Problem to solve:
Copy out the lines between the one holding "#### Deployment Advisor" and the one holding "### Context Collection Flow", inclusive, and nothing else.

________________________________________

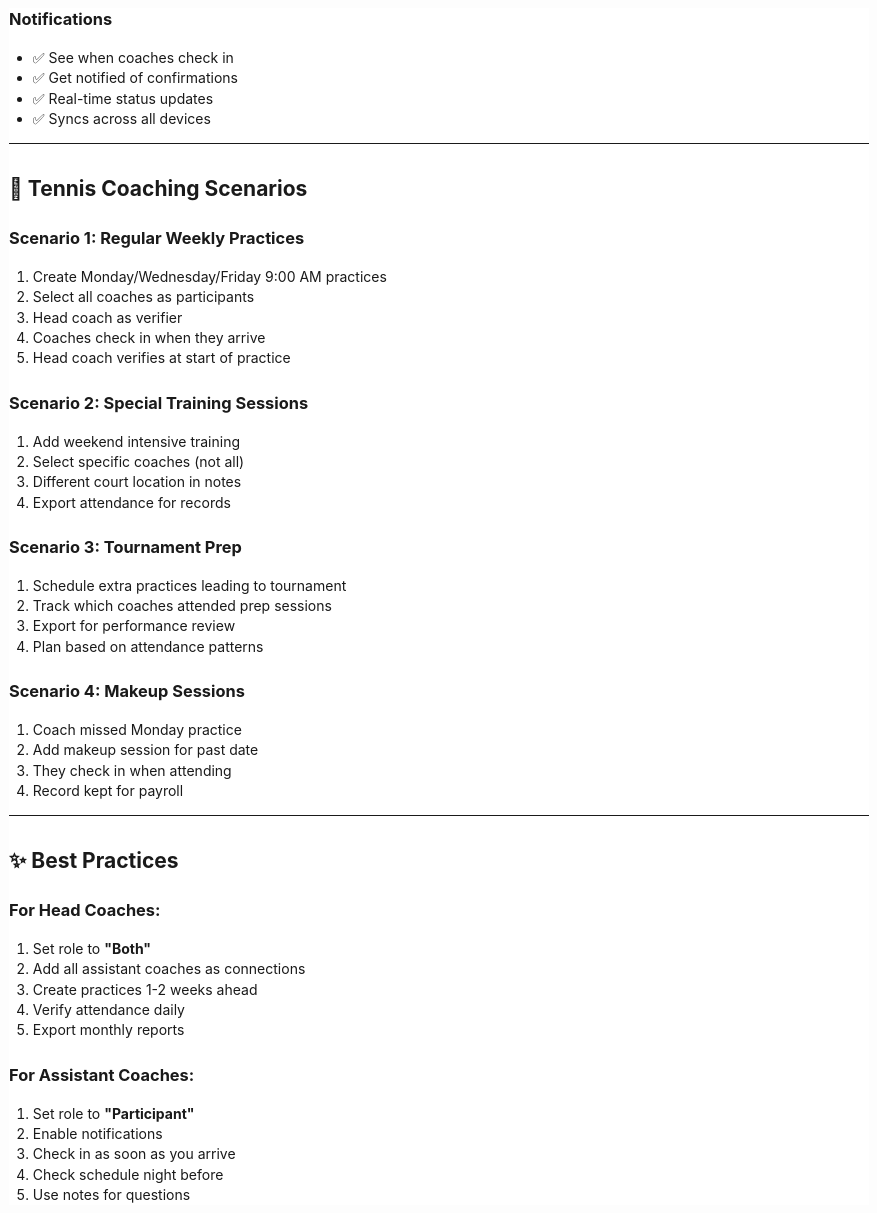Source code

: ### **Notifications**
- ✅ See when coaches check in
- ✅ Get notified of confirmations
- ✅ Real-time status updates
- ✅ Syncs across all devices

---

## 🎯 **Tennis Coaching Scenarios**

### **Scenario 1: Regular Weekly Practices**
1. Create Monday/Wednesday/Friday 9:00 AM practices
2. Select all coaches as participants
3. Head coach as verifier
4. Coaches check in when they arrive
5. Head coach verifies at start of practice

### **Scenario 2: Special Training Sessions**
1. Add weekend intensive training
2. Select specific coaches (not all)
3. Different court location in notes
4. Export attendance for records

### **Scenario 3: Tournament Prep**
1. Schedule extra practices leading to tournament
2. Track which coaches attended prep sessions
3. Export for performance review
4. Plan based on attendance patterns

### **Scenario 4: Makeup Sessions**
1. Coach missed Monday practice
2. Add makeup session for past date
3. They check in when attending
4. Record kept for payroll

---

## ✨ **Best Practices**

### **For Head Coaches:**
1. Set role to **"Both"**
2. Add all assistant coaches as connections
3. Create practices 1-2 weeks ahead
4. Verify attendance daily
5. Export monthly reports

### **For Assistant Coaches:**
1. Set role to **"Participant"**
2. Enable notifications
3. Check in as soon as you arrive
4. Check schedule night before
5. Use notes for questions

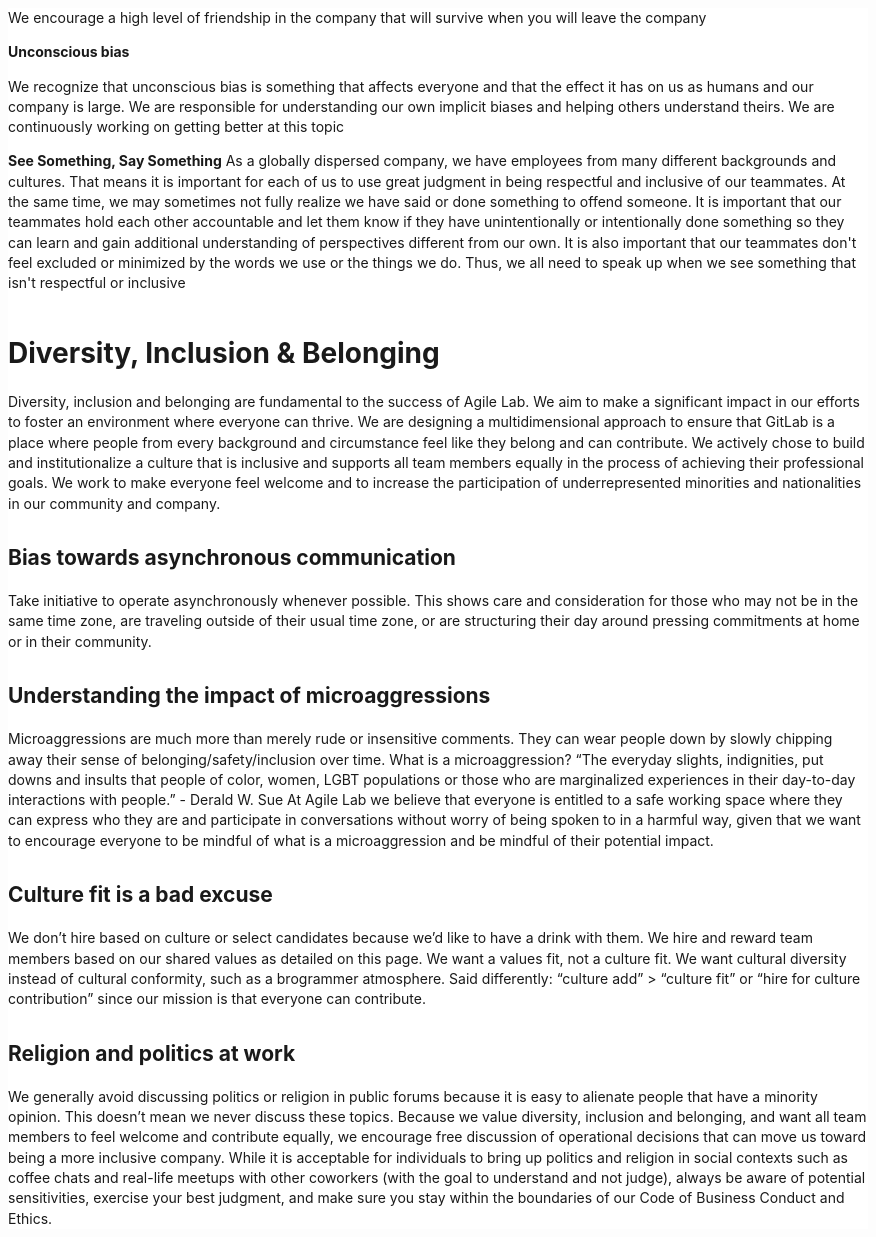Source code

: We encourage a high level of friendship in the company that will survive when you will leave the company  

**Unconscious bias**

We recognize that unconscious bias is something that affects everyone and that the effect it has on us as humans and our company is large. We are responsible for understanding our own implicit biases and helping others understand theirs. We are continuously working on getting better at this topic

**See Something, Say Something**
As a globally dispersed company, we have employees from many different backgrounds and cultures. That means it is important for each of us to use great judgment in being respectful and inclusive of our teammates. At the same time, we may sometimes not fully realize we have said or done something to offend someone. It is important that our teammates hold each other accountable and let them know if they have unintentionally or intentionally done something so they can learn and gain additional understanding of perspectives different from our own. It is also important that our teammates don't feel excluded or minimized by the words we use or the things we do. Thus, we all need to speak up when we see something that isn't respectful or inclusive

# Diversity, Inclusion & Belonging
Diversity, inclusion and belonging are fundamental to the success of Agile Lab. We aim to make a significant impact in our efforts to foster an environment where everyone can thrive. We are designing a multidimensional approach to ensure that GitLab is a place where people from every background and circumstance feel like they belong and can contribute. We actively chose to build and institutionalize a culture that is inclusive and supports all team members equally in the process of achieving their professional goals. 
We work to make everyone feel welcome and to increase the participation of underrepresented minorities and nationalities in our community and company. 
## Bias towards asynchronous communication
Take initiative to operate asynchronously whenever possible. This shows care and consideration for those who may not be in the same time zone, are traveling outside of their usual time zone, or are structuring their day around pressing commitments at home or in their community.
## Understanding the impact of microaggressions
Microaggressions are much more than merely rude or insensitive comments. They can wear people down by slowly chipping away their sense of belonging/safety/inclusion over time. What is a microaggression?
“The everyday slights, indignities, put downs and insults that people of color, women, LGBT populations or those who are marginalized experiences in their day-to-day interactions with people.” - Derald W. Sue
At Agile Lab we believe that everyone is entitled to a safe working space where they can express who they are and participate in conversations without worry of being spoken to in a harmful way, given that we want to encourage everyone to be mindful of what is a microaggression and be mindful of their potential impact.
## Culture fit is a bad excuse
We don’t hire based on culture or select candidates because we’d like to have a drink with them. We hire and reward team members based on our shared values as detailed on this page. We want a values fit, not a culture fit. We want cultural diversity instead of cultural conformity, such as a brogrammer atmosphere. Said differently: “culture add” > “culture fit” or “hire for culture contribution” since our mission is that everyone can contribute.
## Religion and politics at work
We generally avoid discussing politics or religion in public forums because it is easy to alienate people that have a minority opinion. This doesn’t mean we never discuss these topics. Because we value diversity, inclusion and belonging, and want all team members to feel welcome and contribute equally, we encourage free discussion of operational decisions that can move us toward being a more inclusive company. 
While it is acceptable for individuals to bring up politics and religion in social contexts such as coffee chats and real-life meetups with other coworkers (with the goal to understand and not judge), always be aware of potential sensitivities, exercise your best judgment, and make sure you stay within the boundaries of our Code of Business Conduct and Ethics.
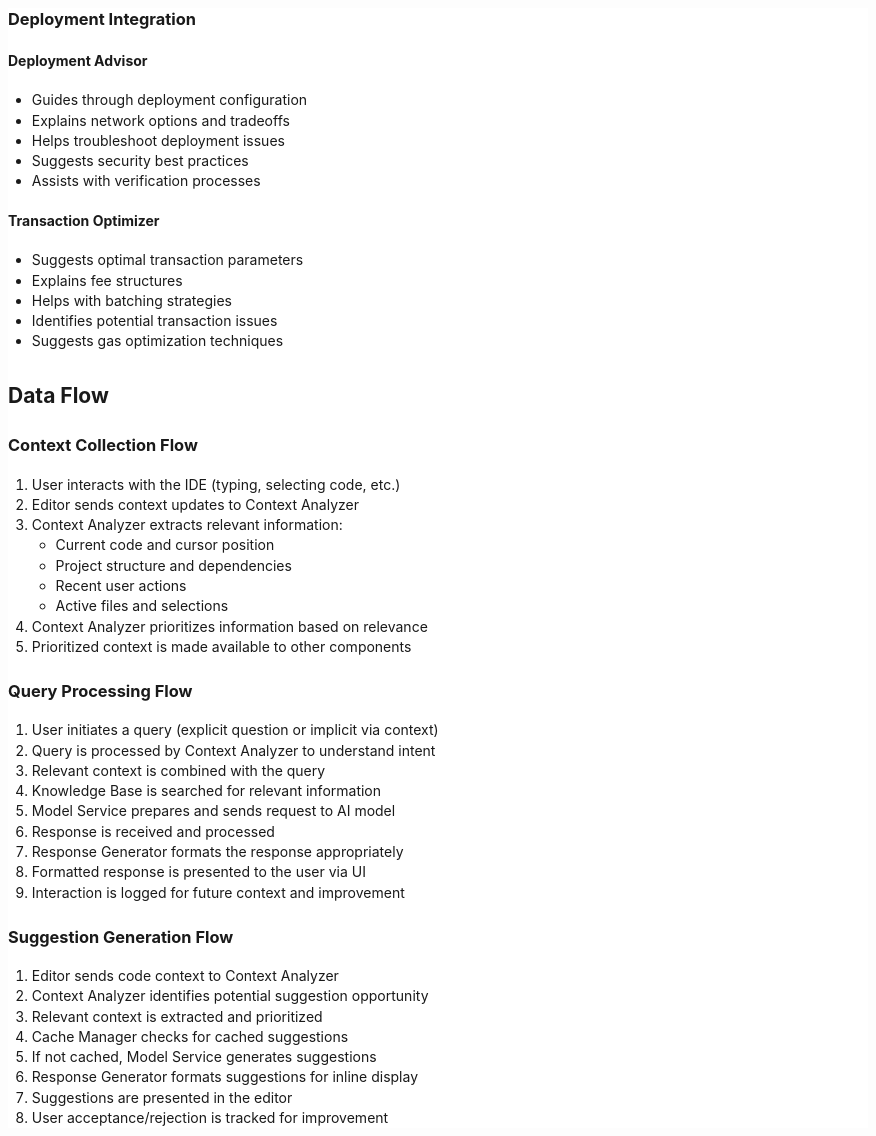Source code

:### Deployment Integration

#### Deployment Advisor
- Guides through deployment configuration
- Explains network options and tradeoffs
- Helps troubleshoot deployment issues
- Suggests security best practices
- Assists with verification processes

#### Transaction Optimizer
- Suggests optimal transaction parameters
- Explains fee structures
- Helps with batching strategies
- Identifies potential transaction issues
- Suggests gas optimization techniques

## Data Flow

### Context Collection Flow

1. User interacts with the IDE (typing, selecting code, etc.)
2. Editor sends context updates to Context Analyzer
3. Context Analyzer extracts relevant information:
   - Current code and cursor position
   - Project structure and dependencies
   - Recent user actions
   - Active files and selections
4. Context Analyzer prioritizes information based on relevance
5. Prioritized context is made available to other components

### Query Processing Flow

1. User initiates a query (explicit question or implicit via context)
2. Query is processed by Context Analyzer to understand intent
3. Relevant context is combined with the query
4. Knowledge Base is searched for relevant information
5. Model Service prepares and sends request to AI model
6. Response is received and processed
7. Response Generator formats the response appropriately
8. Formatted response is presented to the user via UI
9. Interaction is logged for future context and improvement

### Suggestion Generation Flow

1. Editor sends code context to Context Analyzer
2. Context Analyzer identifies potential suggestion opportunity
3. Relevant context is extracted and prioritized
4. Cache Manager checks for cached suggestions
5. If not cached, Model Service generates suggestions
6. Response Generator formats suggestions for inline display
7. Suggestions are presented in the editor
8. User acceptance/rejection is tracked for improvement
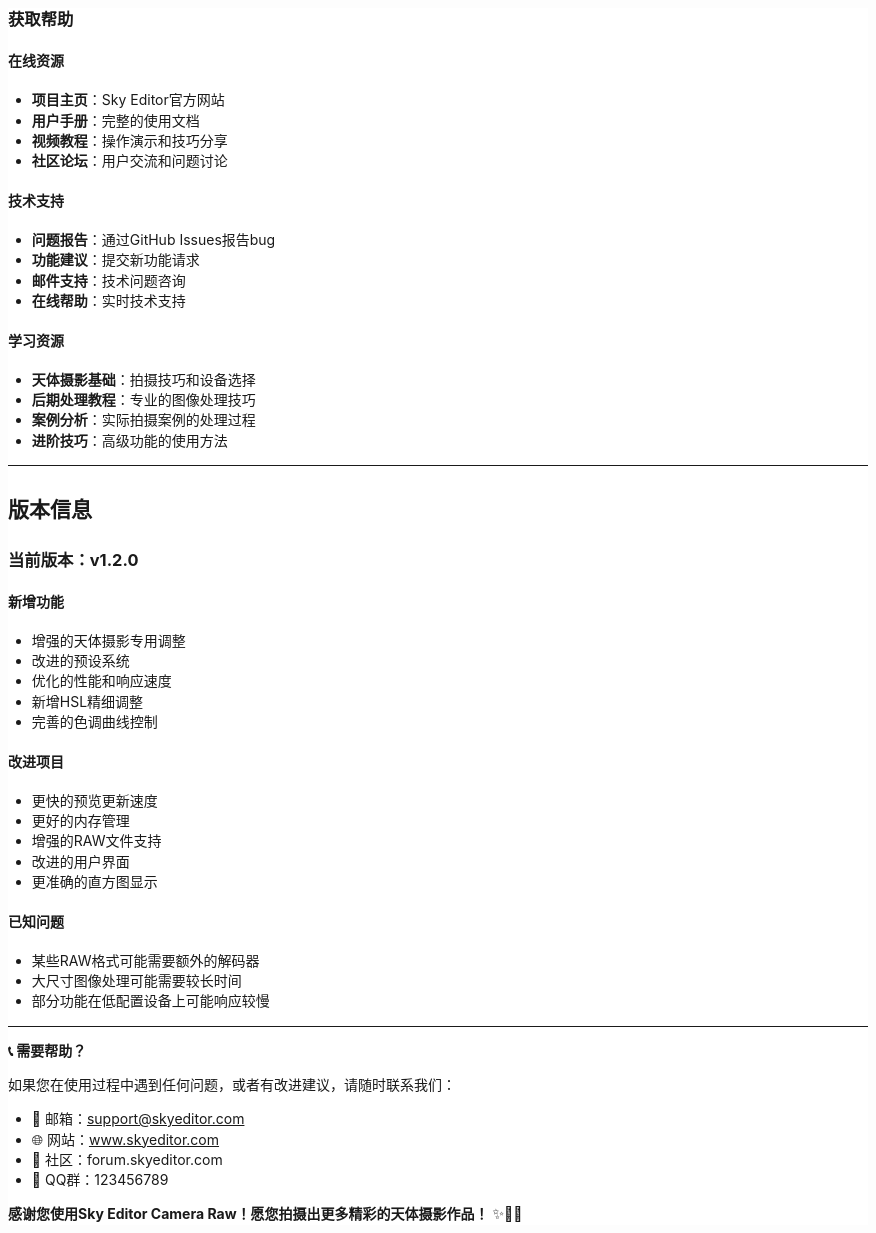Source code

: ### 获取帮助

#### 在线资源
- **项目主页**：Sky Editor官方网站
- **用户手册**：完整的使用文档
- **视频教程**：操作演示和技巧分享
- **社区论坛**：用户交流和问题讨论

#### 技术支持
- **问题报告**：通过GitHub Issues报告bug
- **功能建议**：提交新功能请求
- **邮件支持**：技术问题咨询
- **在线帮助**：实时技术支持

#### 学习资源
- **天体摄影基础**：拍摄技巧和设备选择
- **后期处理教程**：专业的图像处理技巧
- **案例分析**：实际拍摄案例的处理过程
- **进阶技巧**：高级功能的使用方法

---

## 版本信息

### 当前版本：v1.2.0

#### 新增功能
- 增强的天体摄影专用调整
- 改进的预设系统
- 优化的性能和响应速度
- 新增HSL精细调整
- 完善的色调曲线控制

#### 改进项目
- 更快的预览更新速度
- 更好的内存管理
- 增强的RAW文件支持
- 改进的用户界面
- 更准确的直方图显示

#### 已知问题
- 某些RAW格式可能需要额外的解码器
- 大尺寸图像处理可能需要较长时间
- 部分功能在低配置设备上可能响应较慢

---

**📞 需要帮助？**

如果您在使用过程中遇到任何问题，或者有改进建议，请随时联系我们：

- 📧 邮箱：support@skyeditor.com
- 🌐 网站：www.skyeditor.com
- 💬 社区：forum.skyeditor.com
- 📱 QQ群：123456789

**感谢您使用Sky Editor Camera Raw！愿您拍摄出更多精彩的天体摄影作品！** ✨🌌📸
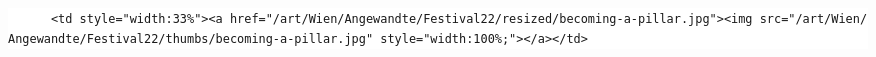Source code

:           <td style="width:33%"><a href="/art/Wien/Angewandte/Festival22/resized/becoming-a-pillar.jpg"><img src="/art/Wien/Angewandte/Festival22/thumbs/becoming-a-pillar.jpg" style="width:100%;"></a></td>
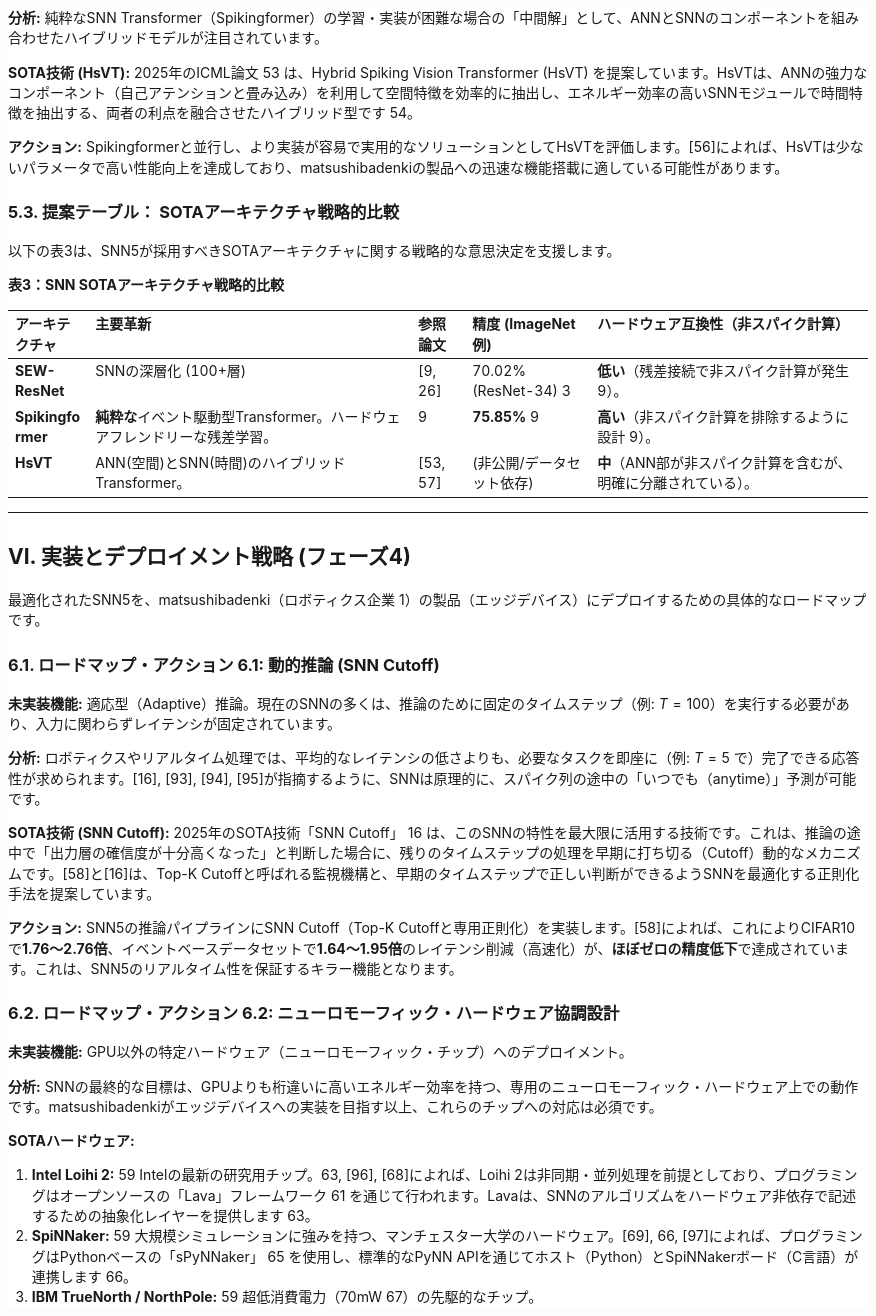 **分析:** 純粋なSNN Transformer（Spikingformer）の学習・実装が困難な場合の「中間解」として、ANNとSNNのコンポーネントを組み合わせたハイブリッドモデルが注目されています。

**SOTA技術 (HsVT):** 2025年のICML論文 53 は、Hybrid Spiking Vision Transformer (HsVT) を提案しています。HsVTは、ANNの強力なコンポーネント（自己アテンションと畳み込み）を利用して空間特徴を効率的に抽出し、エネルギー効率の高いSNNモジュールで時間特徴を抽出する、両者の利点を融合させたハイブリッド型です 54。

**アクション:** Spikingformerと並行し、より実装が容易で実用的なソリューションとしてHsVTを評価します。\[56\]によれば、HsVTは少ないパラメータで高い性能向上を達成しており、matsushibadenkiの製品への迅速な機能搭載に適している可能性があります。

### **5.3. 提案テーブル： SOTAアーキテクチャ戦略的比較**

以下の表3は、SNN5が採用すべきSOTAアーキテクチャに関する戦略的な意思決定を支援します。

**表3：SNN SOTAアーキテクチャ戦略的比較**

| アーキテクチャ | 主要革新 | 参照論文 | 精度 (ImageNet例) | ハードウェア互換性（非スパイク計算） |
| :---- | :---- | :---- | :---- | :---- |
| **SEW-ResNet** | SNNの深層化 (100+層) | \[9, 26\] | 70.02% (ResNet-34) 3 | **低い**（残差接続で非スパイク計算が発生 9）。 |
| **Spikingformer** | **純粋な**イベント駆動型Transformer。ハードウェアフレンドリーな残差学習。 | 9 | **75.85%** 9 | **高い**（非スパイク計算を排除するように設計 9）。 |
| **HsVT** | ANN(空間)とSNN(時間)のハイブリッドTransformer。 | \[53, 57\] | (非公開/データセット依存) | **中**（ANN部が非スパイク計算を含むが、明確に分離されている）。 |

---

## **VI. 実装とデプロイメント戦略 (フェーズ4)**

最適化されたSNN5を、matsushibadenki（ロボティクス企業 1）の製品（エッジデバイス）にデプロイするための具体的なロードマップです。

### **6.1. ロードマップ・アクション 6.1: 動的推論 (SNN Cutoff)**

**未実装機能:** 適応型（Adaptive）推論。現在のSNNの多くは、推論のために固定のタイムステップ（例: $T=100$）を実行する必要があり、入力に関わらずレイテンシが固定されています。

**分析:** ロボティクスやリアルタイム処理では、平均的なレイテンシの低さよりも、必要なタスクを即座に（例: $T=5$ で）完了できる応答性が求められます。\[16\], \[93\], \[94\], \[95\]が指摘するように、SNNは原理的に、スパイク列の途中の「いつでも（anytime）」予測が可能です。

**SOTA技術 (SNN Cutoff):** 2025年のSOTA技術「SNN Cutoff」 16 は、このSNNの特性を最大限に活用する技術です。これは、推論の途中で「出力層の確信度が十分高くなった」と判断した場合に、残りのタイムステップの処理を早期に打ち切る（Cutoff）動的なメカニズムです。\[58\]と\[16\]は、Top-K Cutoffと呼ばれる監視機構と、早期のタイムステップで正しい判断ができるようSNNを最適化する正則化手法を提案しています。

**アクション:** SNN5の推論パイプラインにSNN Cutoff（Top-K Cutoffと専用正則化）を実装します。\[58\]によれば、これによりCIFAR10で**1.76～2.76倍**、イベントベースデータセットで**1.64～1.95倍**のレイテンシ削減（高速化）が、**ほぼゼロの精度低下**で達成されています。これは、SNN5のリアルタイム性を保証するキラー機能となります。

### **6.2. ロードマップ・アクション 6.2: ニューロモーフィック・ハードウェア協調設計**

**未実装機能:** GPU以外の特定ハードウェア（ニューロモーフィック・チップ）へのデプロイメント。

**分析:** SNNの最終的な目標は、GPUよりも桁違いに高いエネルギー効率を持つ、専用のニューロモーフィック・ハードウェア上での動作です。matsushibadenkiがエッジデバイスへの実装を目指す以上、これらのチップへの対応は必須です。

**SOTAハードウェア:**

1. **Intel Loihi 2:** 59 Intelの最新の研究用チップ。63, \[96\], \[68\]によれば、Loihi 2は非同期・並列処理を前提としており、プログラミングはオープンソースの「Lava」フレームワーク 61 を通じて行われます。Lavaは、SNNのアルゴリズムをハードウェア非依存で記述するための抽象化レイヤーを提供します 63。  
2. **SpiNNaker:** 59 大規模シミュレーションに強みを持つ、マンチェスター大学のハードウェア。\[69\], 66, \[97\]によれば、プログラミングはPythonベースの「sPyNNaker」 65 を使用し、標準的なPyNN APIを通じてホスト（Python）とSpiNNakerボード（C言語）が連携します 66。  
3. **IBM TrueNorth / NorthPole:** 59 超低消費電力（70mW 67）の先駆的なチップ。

________________________________________

Answer below:
#### Deployment Advisor
- Guides through deployment configuration
- Explains network options and tradeoffs
- Helps troubleshoot deployment issues
- Suggests security best practices
- Assists with verification processes

#### Transaction Optimizer
- Suggests optimal transaction parameters
- Explains fee structures
- Helps with batching strategies
- Identifies potential transaction issues
- Suggests gas optimization techniques

## Data Flow

### Context Collection Flow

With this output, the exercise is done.